▸ **Description of the task**: Print the lines of the records word for word, starting with the line containing "إمتحانات لغة إنجليزية الصف" and going on through the line containing "Klik hier voor het laatste nieuws!", and leave out the pictures.

▸ **Data provided**:
++++++
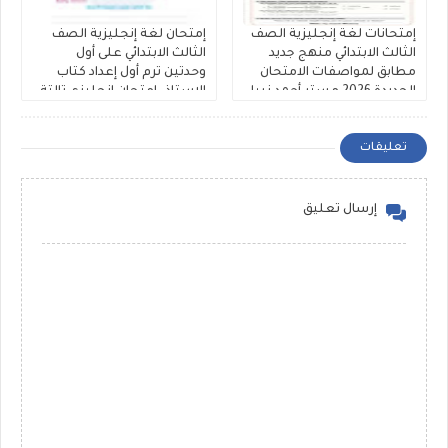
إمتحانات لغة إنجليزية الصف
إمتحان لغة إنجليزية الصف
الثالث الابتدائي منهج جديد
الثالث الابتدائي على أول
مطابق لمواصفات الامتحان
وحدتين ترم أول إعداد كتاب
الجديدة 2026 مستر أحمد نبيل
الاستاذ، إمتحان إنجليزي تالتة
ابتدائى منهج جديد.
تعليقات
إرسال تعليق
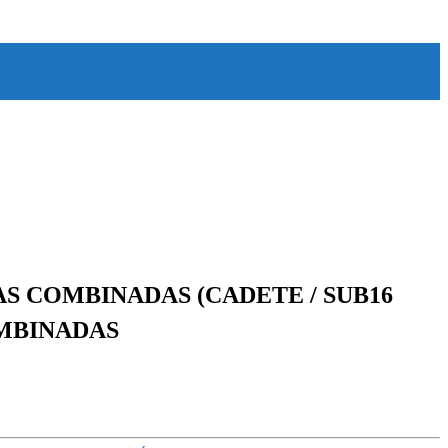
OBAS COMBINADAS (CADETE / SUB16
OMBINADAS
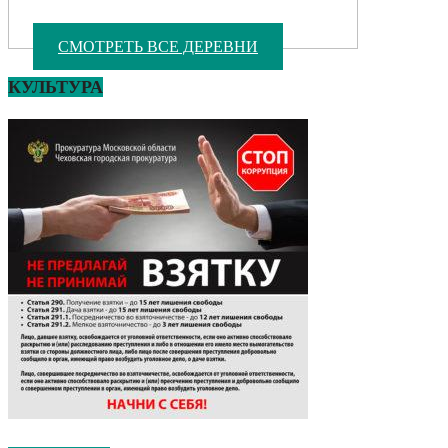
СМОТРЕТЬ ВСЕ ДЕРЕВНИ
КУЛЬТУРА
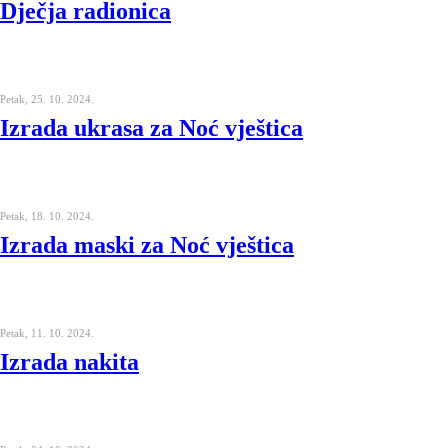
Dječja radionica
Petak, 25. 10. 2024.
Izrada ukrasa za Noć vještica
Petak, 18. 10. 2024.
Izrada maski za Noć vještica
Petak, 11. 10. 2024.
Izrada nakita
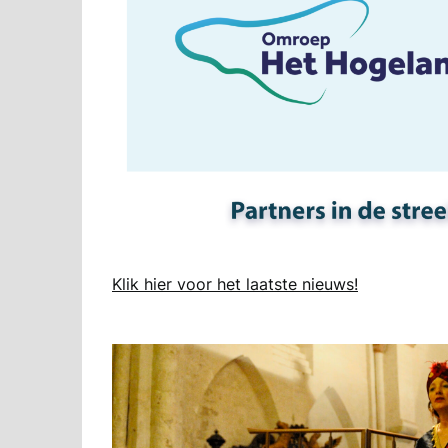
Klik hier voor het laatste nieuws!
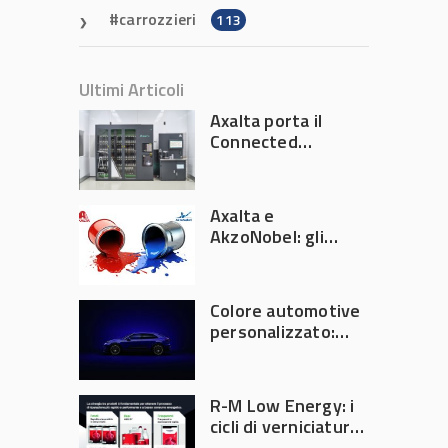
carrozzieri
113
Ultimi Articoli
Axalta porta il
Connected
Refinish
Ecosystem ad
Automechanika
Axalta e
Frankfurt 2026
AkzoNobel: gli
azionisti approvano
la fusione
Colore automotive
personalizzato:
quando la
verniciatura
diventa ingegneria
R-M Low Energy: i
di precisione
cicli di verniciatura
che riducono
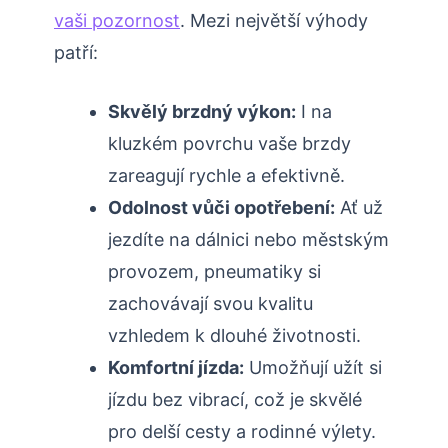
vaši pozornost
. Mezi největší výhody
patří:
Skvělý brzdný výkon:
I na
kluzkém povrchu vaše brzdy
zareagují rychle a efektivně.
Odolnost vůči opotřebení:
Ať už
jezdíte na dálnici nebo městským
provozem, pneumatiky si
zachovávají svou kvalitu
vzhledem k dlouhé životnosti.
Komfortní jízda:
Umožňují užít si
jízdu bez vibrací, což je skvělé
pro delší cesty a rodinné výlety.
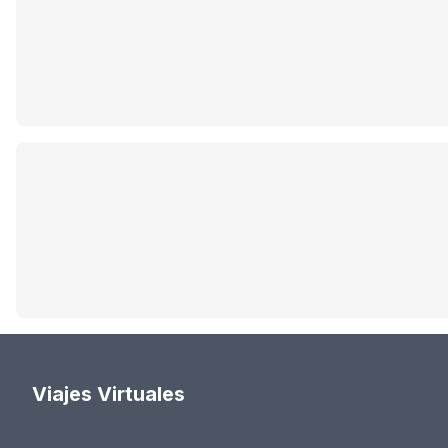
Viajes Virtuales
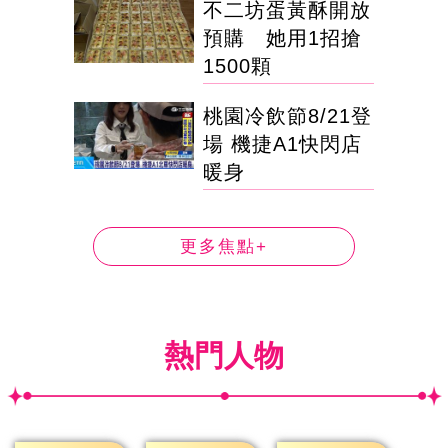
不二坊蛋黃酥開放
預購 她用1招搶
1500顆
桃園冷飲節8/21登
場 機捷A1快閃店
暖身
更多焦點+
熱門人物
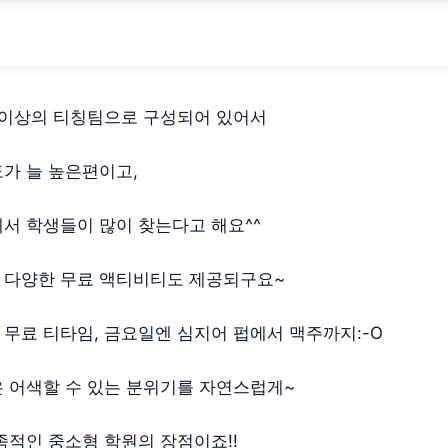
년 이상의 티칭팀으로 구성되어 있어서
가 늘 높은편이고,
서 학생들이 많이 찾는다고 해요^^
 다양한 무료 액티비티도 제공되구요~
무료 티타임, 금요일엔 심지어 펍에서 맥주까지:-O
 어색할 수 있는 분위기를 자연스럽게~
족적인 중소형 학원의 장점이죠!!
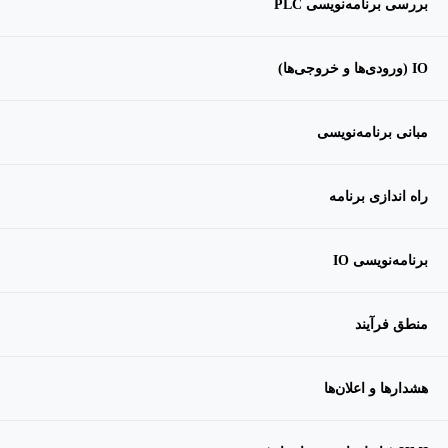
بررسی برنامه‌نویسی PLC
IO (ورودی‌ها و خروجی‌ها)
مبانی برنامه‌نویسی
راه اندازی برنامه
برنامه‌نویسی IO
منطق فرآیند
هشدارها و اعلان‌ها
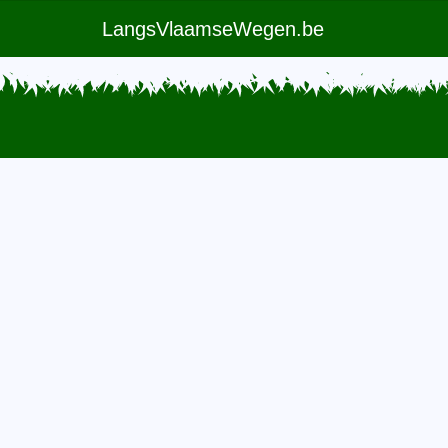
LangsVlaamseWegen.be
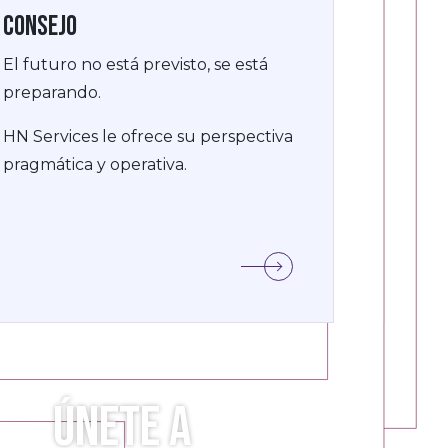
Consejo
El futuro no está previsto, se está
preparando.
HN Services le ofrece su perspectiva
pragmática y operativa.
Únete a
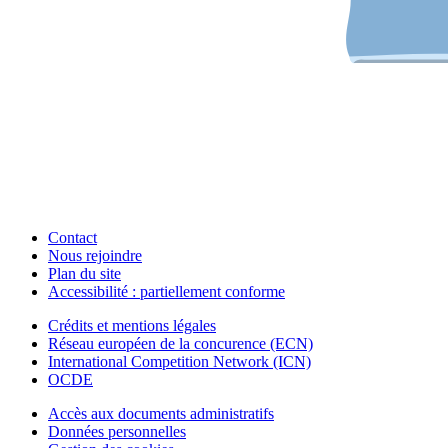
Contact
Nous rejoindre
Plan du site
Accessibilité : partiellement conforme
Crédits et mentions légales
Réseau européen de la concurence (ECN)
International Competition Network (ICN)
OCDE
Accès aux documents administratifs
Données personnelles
++++++
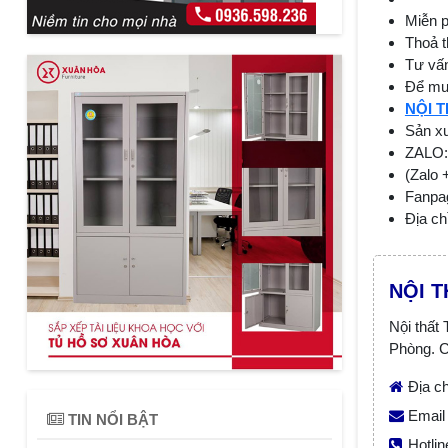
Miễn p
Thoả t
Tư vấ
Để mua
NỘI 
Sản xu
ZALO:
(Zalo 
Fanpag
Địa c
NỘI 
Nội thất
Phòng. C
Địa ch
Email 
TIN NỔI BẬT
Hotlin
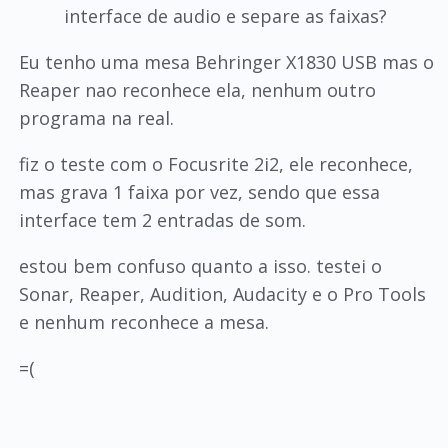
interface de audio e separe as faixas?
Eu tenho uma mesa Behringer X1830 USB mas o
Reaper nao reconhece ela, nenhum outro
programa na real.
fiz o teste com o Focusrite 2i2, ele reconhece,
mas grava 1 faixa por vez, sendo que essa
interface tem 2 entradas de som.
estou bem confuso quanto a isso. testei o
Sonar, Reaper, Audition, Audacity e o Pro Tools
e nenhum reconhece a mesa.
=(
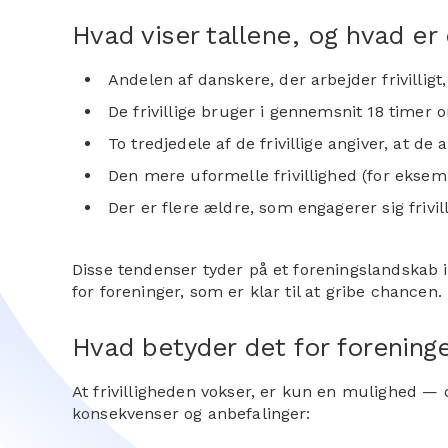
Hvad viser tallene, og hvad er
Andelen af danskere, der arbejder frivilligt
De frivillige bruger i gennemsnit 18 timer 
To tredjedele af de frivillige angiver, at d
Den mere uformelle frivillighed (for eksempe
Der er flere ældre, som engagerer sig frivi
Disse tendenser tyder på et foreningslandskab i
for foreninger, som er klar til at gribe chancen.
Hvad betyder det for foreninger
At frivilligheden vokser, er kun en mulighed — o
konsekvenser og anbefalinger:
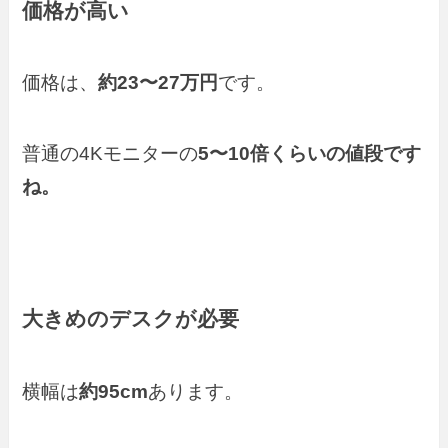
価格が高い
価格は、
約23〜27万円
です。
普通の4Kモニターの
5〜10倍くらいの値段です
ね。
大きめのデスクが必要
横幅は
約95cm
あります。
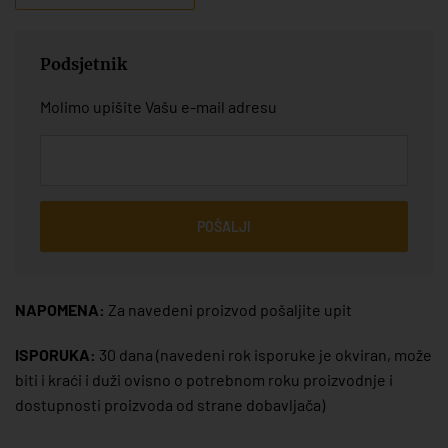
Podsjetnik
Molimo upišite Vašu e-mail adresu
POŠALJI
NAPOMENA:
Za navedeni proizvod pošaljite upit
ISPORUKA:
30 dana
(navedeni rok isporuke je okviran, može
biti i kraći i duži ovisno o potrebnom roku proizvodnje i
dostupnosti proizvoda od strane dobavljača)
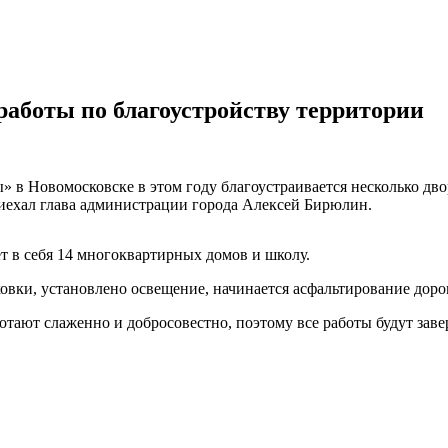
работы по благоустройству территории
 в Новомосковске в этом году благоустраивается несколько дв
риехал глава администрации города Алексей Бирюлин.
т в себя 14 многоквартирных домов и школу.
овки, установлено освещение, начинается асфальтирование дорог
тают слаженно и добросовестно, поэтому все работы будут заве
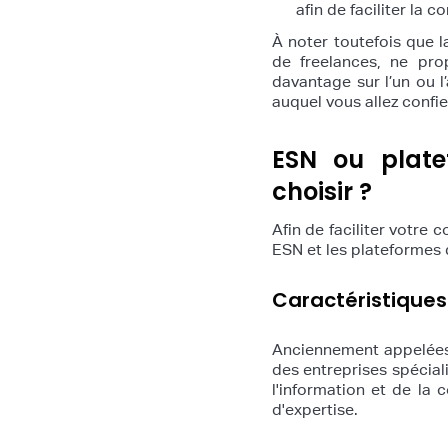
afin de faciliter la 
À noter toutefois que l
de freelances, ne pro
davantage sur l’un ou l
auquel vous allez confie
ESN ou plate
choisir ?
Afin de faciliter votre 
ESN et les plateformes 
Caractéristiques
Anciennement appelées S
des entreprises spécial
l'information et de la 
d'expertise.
++++++
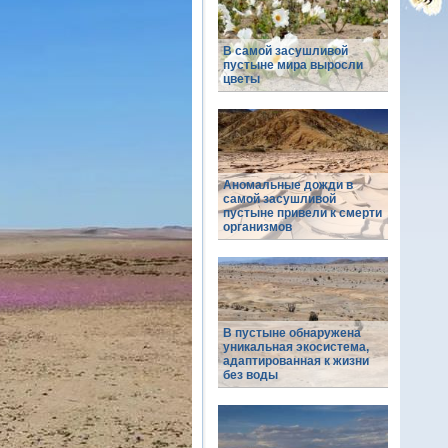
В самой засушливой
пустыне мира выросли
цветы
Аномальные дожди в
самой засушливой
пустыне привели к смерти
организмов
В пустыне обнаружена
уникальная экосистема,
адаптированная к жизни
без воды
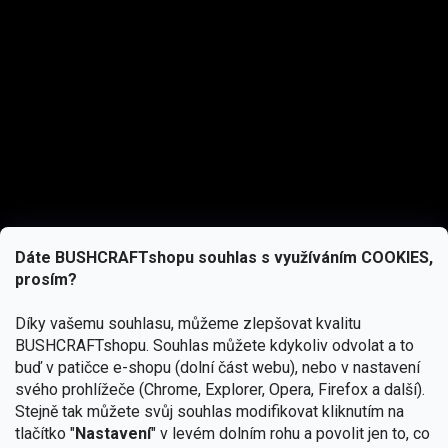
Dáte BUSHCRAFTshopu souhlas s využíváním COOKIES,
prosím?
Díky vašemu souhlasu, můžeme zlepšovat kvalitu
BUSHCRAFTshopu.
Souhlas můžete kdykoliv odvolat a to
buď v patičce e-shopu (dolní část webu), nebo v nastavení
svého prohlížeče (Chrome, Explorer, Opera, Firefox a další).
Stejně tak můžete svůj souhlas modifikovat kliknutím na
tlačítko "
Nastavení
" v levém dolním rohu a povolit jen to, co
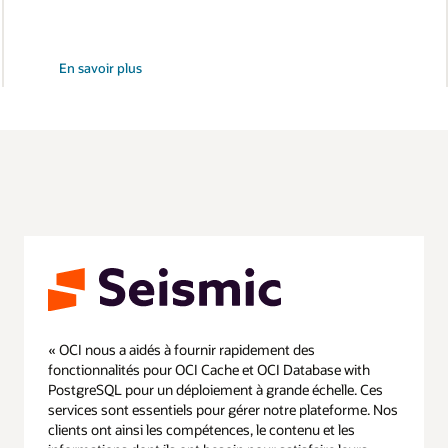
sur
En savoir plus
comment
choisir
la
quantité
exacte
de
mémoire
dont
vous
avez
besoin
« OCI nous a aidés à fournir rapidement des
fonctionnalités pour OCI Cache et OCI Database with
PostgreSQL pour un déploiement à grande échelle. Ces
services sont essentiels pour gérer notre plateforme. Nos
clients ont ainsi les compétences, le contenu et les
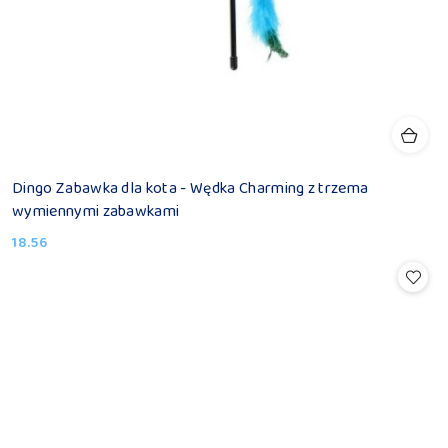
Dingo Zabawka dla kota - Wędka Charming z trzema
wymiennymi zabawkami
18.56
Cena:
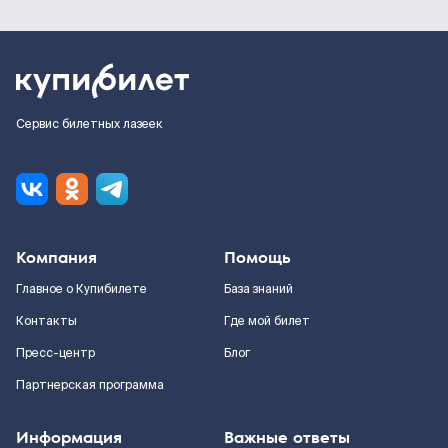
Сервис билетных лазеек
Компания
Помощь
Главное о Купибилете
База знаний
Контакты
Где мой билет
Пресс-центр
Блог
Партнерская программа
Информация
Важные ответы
++++++
▸ **Written reply**:
إمتحانات لغة إنجليزية الصف
إمتحان لغة إنجليزية الصف
الثالث الابتدائي منهج جديد
الثالث الابتدائي على أول
مطابق لمواصفات الامتحان
وحدتين ترم أول إعداد كتاب
الجديدة 2026 مستر أحمد نبيل
الاستاذ، إمتحان إنجليزي تالتة
ابتدائى منهج جديد.
تعليقات
إرسال تعليق
OBAS COMBINADAS (CADETE / SUB16
OMBINADAS
СМОТРЕТЬ ВСЕ ДЕРЕВНИ
КУЛЬТУРА
Dječja radionica
Petak, 25. 10. 2024.
Izrada ukrasa za Noć vještica
Petak, 18. 10. 2024.
Izrada maski za Noć vještica
Petak, 11. 10. 2024.
Izrada nakita
Klik hier voor het laatste nieuws!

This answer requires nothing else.